* INSTRUCTION: Look through the records below for the line with "ценность, быть информативным и интересным" and the line with "оптимизации - это верный путь к вершинам", then return those lines and all lines between, exactly.

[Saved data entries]
----

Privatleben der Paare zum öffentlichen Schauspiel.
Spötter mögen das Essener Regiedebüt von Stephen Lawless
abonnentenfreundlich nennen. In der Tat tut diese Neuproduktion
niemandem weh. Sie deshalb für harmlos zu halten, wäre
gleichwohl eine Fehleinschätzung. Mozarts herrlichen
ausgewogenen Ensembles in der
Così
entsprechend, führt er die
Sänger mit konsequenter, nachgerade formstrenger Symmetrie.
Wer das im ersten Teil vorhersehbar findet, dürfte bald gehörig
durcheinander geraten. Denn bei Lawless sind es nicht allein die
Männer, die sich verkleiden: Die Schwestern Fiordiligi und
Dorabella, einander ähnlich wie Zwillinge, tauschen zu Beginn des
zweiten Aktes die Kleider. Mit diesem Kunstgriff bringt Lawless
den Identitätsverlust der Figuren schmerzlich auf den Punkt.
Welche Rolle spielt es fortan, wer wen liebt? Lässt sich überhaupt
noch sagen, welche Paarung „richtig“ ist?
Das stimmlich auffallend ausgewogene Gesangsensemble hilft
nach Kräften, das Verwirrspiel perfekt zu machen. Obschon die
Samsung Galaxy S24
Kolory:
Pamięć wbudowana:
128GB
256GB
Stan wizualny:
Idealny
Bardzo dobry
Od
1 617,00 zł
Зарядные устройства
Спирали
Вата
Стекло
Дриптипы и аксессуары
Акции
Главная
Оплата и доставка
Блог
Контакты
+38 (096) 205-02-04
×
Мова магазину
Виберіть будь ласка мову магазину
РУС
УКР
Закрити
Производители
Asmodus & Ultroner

----

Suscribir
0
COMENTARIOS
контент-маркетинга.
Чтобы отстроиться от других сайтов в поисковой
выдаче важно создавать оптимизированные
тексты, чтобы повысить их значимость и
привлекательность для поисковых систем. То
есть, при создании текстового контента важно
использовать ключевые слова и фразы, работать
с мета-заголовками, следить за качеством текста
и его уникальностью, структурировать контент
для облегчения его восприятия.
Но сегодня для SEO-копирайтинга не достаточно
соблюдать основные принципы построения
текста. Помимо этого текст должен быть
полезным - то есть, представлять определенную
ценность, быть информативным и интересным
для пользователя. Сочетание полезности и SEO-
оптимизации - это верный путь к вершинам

----

* RESULT:
ценность, быть информативным и интересным
для пользователя. Сочетание полезности и SEO-
оптимизации - это верный путь к вершинам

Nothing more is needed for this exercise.